Directions for this task ::
Turn the stretch of lines from the one containing "Reading left to" through the one containing "List the series" into a JSON list of strings, one string per line. Skip blank lines and leave out the pictures.

Record set ::
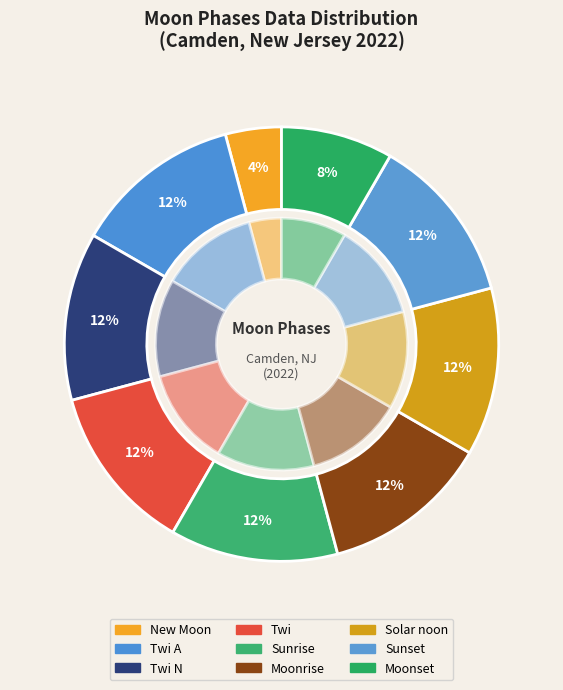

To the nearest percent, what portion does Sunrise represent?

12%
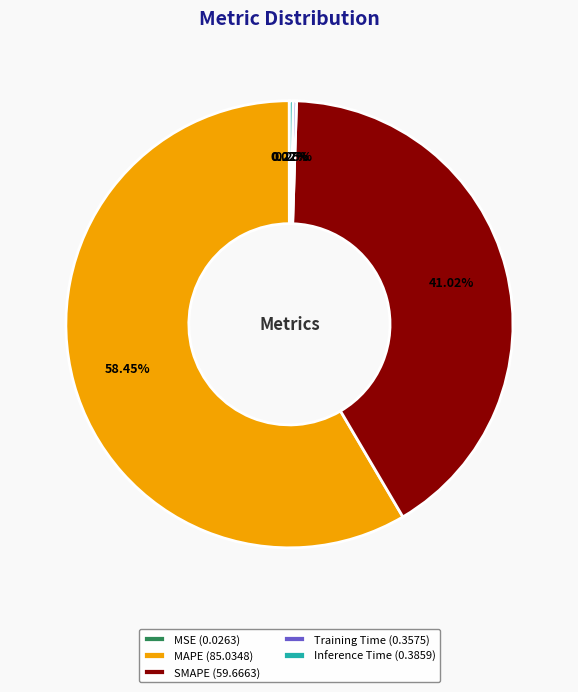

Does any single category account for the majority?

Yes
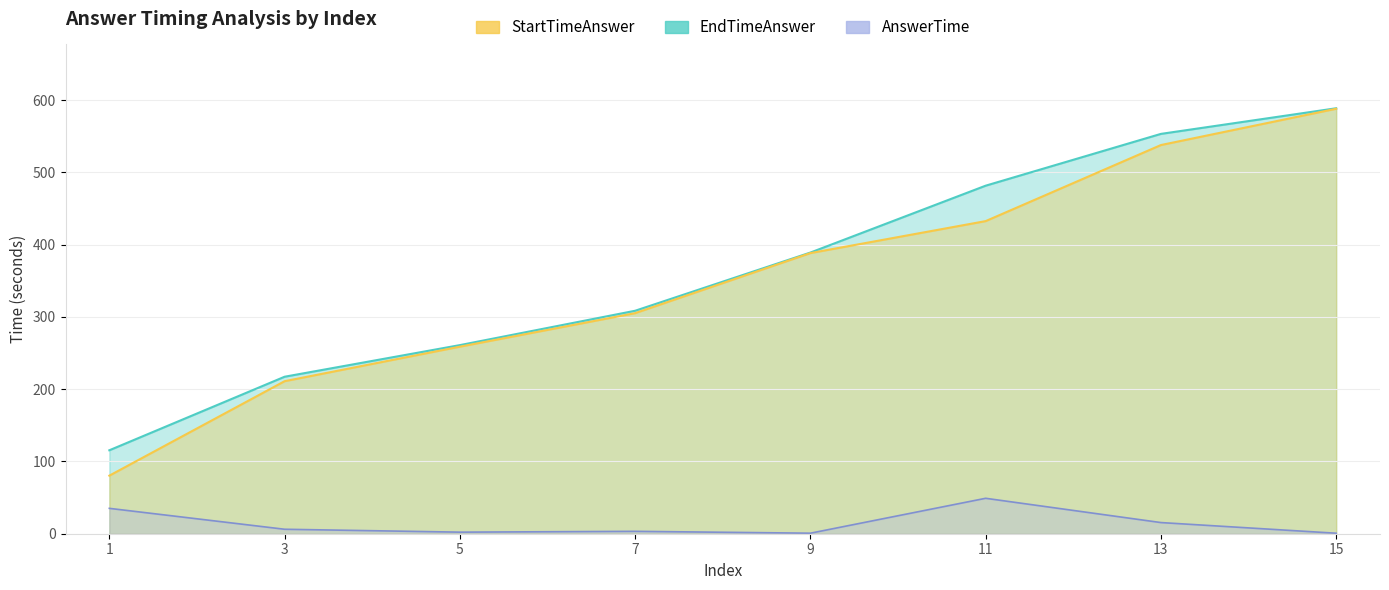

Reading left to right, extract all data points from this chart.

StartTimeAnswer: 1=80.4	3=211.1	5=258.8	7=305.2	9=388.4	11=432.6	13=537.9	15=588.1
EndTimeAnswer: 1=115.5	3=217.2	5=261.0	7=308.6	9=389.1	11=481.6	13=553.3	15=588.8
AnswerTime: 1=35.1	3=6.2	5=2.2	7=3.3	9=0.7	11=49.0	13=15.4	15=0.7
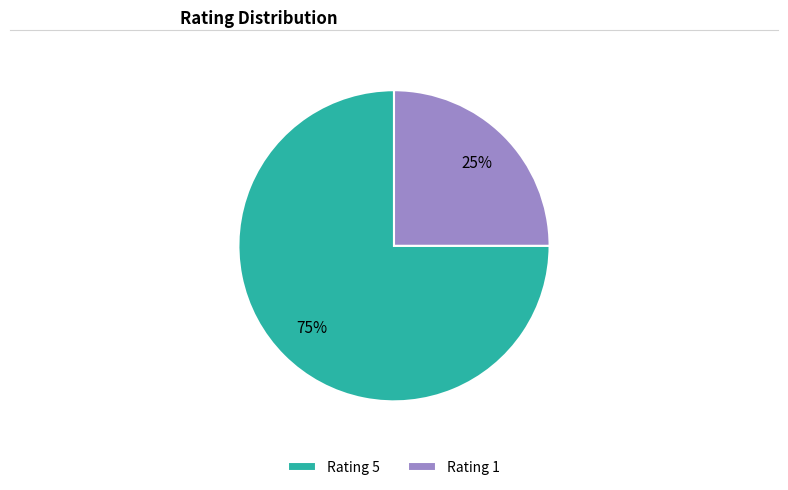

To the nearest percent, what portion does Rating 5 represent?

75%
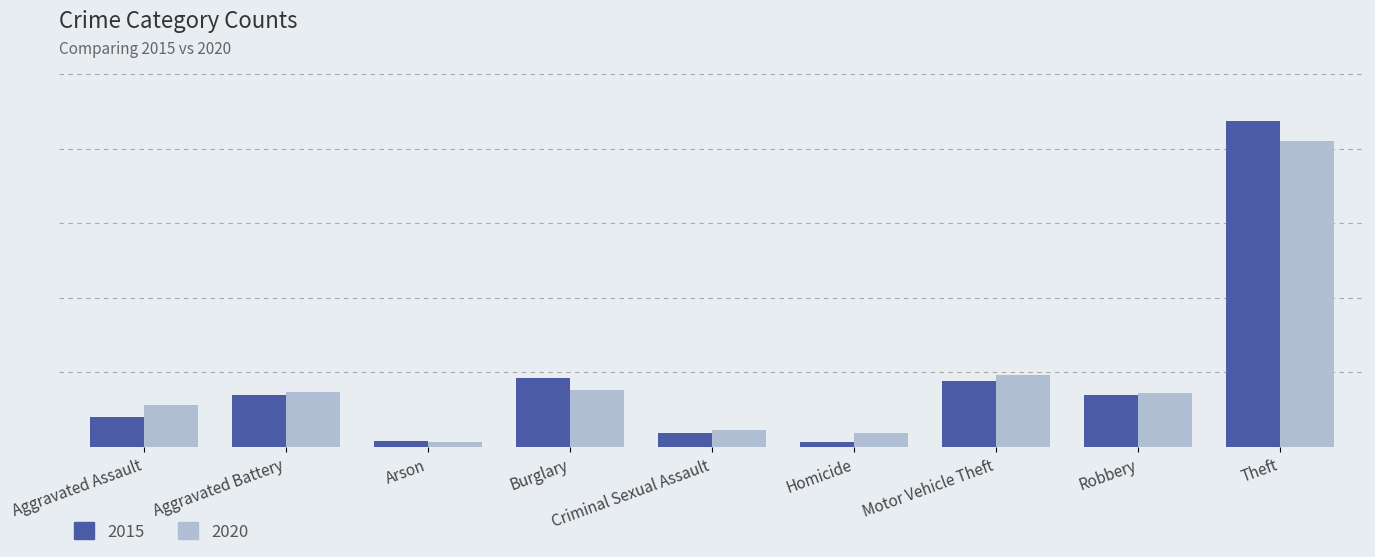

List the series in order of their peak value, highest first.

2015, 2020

--

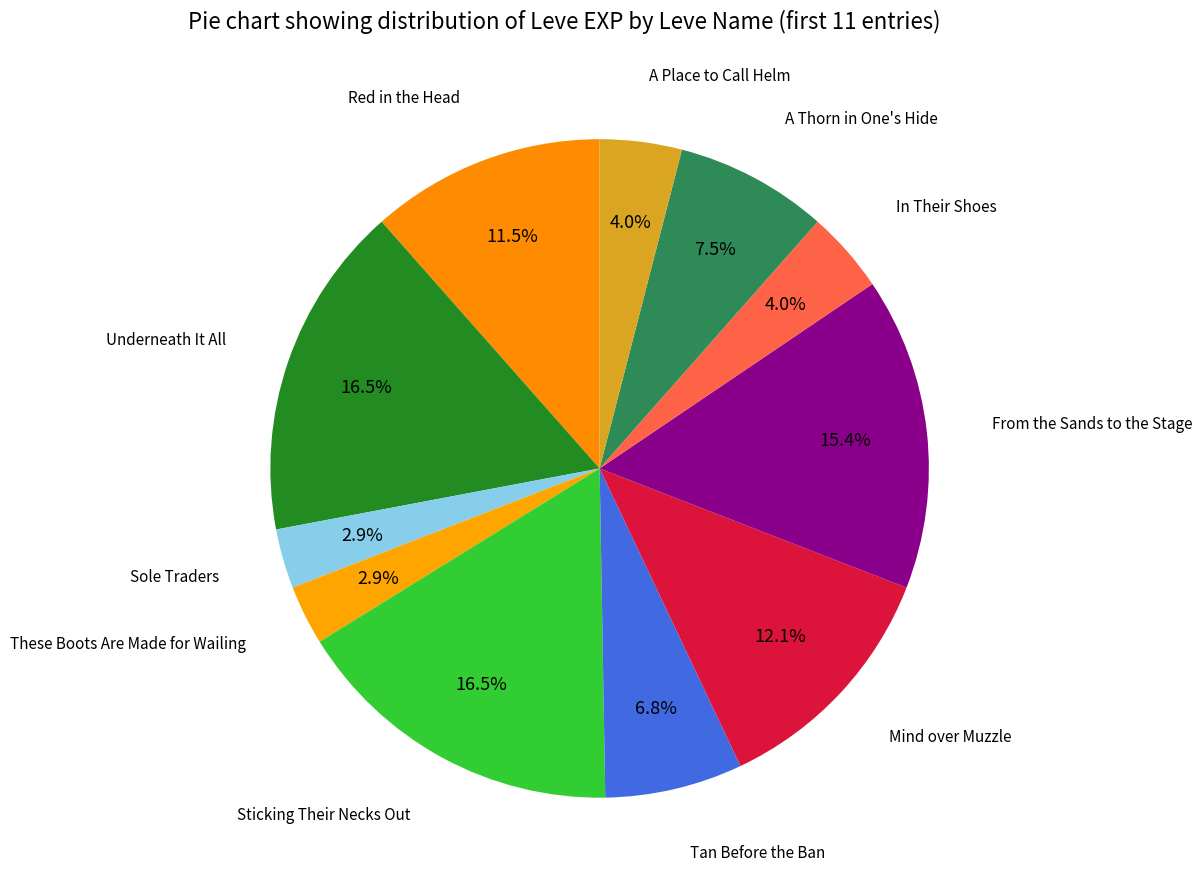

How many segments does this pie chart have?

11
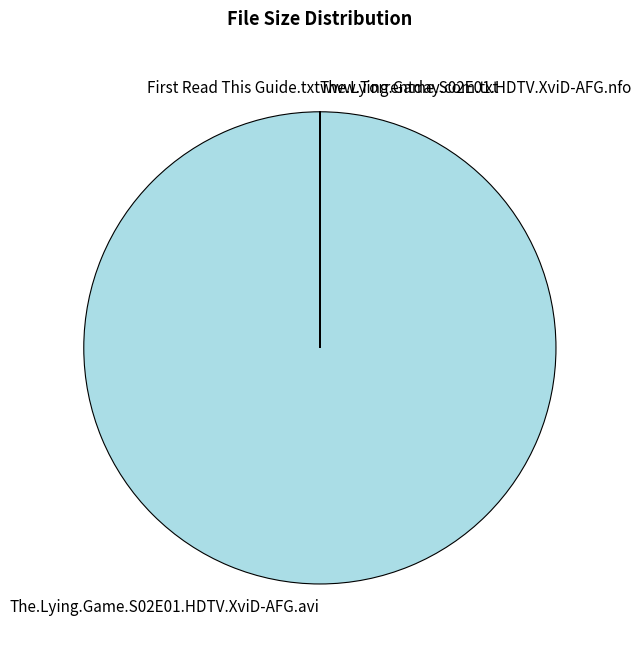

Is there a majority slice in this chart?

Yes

==

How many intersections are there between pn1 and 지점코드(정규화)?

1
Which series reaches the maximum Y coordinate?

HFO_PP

Result ::
[
  "Reading left to right, extract all data points from this chart.",
  "StartTimeAnswer: 1=80.4\t3=211.1\t5=258.8\t7=305.2\t9=388.4\t11=432.6\t13=537.9\t15=588.1",
  "EndTimeAnswer: 1=115.5\t3=217.2\t5=261.0\t7=308.6\t9=389.1\t11=481.6\t13=553.3\t15=588.8",
  "AnswerTime: 1=35.1\t3=6.2\t5=2.2\t7=3.3\t9=0.7\t11=49.0\t13=15.4\t15=0.7",
  "To the nearest percent, what portion does Rating 5 represent?",
  "75%",
  "List the series in order of their peak value, highest first."
]